Search This Blog

Wednesday, 21 October 2015

Magento Malware Threat - guruincsite.com

Magento website owners, make sure you install all the latest security patch from Magento as a malware named 'guruincsite' is causing trouble

Scan your Magento e-commerce website with www.magereport.com to make sure you are protected from the recent malware attack!

Follow the below instructions to remove the guruincsite malware:

The malware code is added to the footer through miscellaneous HTML field located in Magento admin. The code in the footer typically starts with:

(function(){function LCWEHH(XHFER1){XHFER1=XHFER1["\u0073\u0070\u006c\u0069\u0074"]

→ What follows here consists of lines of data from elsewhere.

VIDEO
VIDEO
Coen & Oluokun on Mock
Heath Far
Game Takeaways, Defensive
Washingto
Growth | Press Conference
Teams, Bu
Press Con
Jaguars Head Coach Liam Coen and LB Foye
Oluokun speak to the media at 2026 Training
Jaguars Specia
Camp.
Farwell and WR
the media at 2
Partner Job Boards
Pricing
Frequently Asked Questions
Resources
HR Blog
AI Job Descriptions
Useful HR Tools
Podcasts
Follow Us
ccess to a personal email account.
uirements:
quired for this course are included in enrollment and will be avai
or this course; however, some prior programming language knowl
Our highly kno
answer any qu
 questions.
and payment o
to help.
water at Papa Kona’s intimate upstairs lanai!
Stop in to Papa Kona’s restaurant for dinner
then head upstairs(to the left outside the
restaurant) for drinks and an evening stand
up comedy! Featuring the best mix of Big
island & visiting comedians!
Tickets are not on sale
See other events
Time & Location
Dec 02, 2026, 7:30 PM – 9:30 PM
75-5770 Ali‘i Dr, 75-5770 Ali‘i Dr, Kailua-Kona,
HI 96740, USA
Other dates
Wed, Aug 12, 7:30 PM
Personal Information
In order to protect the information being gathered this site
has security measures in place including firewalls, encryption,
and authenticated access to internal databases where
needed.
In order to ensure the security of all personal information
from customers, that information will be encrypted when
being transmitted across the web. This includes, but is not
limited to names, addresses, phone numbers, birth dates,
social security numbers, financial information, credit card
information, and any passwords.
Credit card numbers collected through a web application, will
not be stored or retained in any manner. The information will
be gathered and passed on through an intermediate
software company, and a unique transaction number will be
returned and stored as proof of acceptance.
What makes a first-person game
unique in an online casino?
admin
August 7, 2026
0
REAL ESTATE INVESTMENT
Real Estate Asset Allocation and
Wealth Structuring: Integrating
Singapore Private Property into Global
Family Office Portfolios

Get your hosting support to scan the Magento database for the above code AND for the word ‘guruincsite’.

In the Magento admin, navigate to System > Configuration > Design > Footer > Miscellaneous HTML and delete all the code that is written in the field ‘Miscellaneous HTML’. Now navigate to CMS > Pages > Home > Content and delete malicious code written between the <script></script> tags.

Once you have deleted done the above on your website admin, flush your Magento cache by navigating to System > Configuration > Cache Management and click on 'Flush Magento Cache'.

If your Google search listing has been marked as harmful then log into your Google Webmaster Tool, if you have more than 1 site in your Webmaster account then simple select the one in question and then click on 'Security Issues'. On this page you can submit your site to be reviewed.

To make sure you are safe from future attacks make sure all Magento security patches are installed. Get your website scanned on www.magereport.com and make sure you action all risks shown on your report.